There was a sudden stir in the room. The library door was thrown open. The solemn-visaged butler stood upon the threshold.
“His Grace the Duke of Souspennier!” he announced.
There was for the moment a dead silence. The soft patter of cards no longer fell upon the table. The eyes of every one were turned upon the newcomers. And he, leaning upon his stick, looked only for one person, and having found her, took no heed of any one else.
She rose from her seat and stood with hands outstretched towards him, her lips parted in a delightful smile, her eyes soft with happiness.
“Victor, welcome! It is like you to have found me, and I knew that you would come.”
He raised her fingers to his lips—tenderly—with the grace of a prince, but all the affection of a lover. What he said to her none could hear, for his voice was lowered almost to a whisper. But the colour stained her cheeks, and her blush was the blush of a girl.

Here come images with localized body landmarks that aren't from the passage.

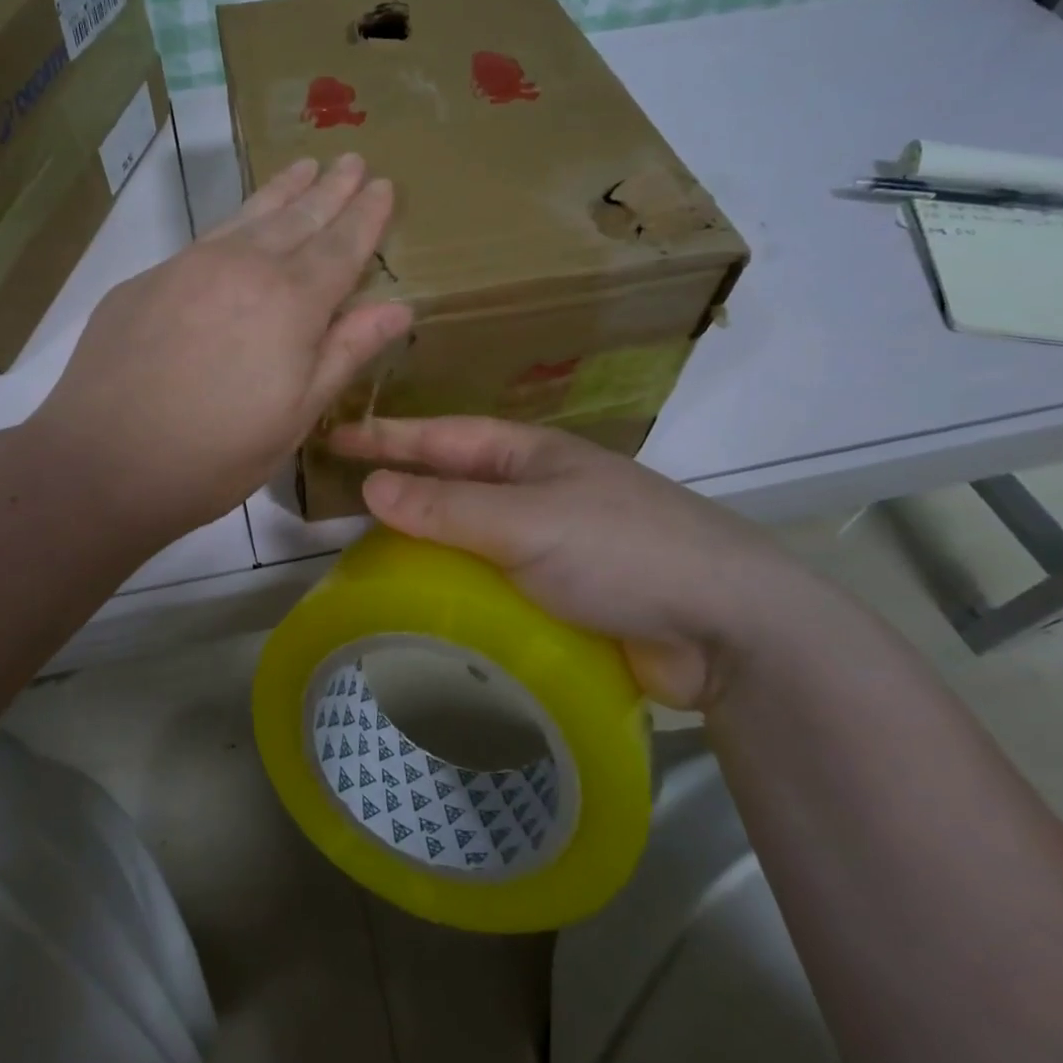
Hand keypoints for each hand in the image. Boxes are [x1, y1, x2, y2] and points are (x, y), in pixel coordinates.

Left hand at [28, 154, 410, 544]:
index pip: (341, 246)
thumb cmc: (215, 455)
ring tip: (306, 167)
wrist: (101, 463)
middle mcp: (242, 267)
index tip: (383, 184)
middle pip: (298, 218)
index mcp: (290, 302)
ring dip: (283, 191)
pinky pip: (206, 239)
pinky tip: (241, 223)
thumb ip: (345, 353)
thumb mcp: (296, 415)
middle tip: (352, 159)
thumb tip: (398, 307)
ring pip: (248, 216)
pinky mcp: (146, 280)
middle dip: (330, 189)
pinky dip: (236, 221)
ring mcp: (187, 267)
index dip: (366, 215)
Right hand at [329, 416, 839, 709]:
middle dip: (401, 488)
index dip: (387, 436)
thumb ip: (447, 507)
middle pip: (453, 484)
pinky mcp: (564, 594)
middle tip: (342, 503)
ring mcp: (553, 543)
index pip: (442, 436)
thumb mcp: (526, 522)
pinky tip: (430, 608)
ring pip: (471, 536)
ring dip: (428, 544)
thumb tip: (371, 486)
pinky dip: (460, 589)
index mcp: (530, 456)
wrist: (729, 627)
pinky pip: (494, 582)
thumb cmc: (623, 551)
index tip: (333, 437)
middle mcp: (537, 491)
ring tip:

A movement of the Duchess recalled him to a sense of his social duty. He turned courteously to her with extended hand.
“I trust,” he said, “that I may be forgiven my temporary fit of aberration. I cannot thank you sufficiently, Duchess, for your kind invitation.”
Her answering smile was a little dubious.
“I am sure,” she said “that we are delighted to welcome back amongst us so old and valued a friend. I suppose you know every one?”
Mr. Sabin looked searchingly around, exchanging bows with those whose faces were familiar to him. But between him and the Prince of Saxe Leinitzer there passed no pretense at any greeting. The two men eyed one another for a moment coldly. Each seemed to be trying to read the other through.
“I believe,” Mr. Sabin said, “that I have that privilege. I see, however, that I am interrupting your game. Let me beg you to continue. With your permission, Duchess, I will remain a spectator. There are many things which my wife and I have to say to one another.”
The Prince of Saxe Leinitzer laid his cards softly upon the table. He smiled upon Mr. Sabin—a slow, unpleasant smile.